PAH’ın erken evresinde hastalar asemptomatik olabilir,  semptomlar hastalık ilerledikçe ortaya çıkar.

 Başvuru semptomları eforla tetiklenir,  ilerlemiş olgularda istirahatte bile oluşurlar. Bunlar;

  • Nefes darlığı
  • Halsizlik, yorgunluk
  • Zayıflama
  • Senkop
  • Kuru öksürük
  • Anjina, göğüs ağrısı
  • Çarpıntı
  • Mide bulantısı
  • Kusma
  • Bronşiyal arterlerin yırtılmasına bağlı hemoptizi
  • Sinir veya hava yolu sıkışmasına bağlı ses kısıklığı veya hırıltı
  • İlerleyici sağ kalp yetmezliğinin bir sonucu olarak alt ekstremitelerde ödem ve abdominal distansiyon.

PAH, Sistemik Sklerozlu (skleroderma) hastalarda izlenen önemli bir mortalite ve morbidite nedenidir. 

Sistemik Sklerozlu bir olguda PAH gelişimi yönünden risk faktörleri:

  • İleri yaş
  • Uzun hastalık süresi
  • Ciltte Telenjiektazilerin varlığı
  • Anti Sentromerik Antikorların varlığı
  • Tırnak yatağı mikroskobisinde anormalliklerin izlenmesi

Osteoporoz Nedir?

Osteoporoz, kemik mikromimarisinde bozulma sonucu ortaya çıkan kemik kırılganlığında artma ve kemik kütlesinde ise azalma ile karakterize sistemik bir kemik hastalığıdır.  Küresel bir sorun olarak tüm dünyada giderek daha fazla dikkat çekmektedir. Dünya üzerinde izlenen en yaygın kemik hastalığı olmaya devam etmektedir.

 Osteoporoz her iki cinsiyeti eşit sıklıkla etkilemektedir.  Osteoporotik kırıklar toplumda hem sıkça izlenmekte, hem de yıkıcı sonuçlara yol açmaktadır.  
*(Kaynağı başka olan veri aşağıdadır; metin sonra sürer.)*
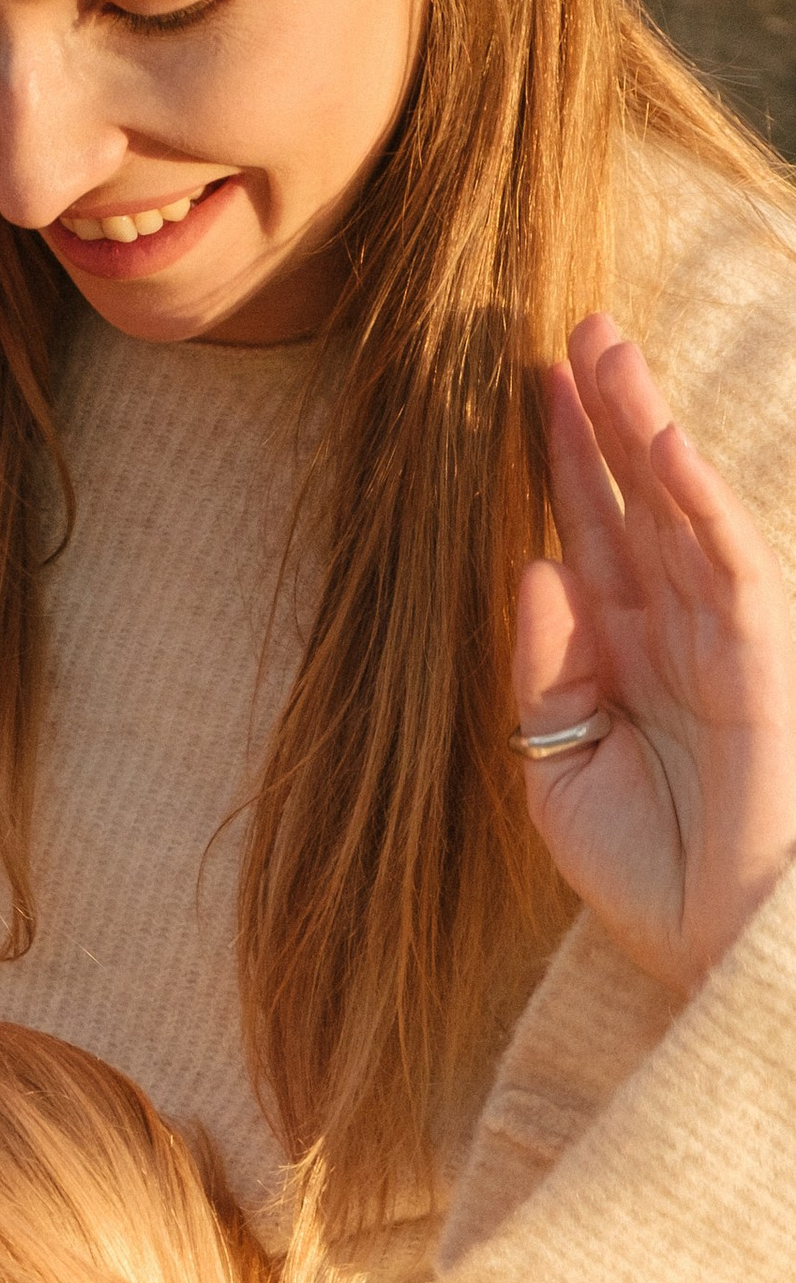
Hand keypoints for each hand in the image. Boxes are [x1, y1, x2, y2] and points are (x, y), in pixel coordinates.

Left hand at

Osteoporoz için risk faktörleri:

  • Hareketsiz yaşam tarzı, ileri yaş
  • Malignite (kanserler)
  • Kronik böbrek yetmezliği
  • Malabsorpsiyon sendromları
  • Kronik karaciğer hastalıkları  
  • İltihaplı bağırsak hastalıkları
  • Romatoid artrit
  • Sistemik lupus eritematozus
  • Cushing hastalığı
  • Hiperparatiroidizm
  • Hipertiroidizm
  • Hipogonadizm 
  • Hiperprolaktinemi
  • Diabetes mellitus 
  • Uyuşturucular
  • Kortikosteroidler
  • Etanol
  • Antiepileptikler
  • Heparin
  • Tütün

Osteoporoz İçin Hangi Doktora Gidilir?

Osteoporozunuz olabileceğini düşünüyorsanız, tedavi için bir romatolog görmek önemlidir. Bu uzmanlar, kemik durumlarını tanıma ve tedavi etme konusunda eğitimli oldukları için kesin bir teşhis ve özelleştirilmiş bir tedavi planı sağlayabilirler. Daha fazla kemik kaybını yönetmek ve durdurmak için bu, ilaç almayı, fizik tedaviye katılmayı ve yaşam tarzı değişiklikleri yapmayı içerebilir. Erken romatoloji konsültasyonları komplikasyonları durdurabilir ve hastalığın ilerlemesini yavaşlatabilir.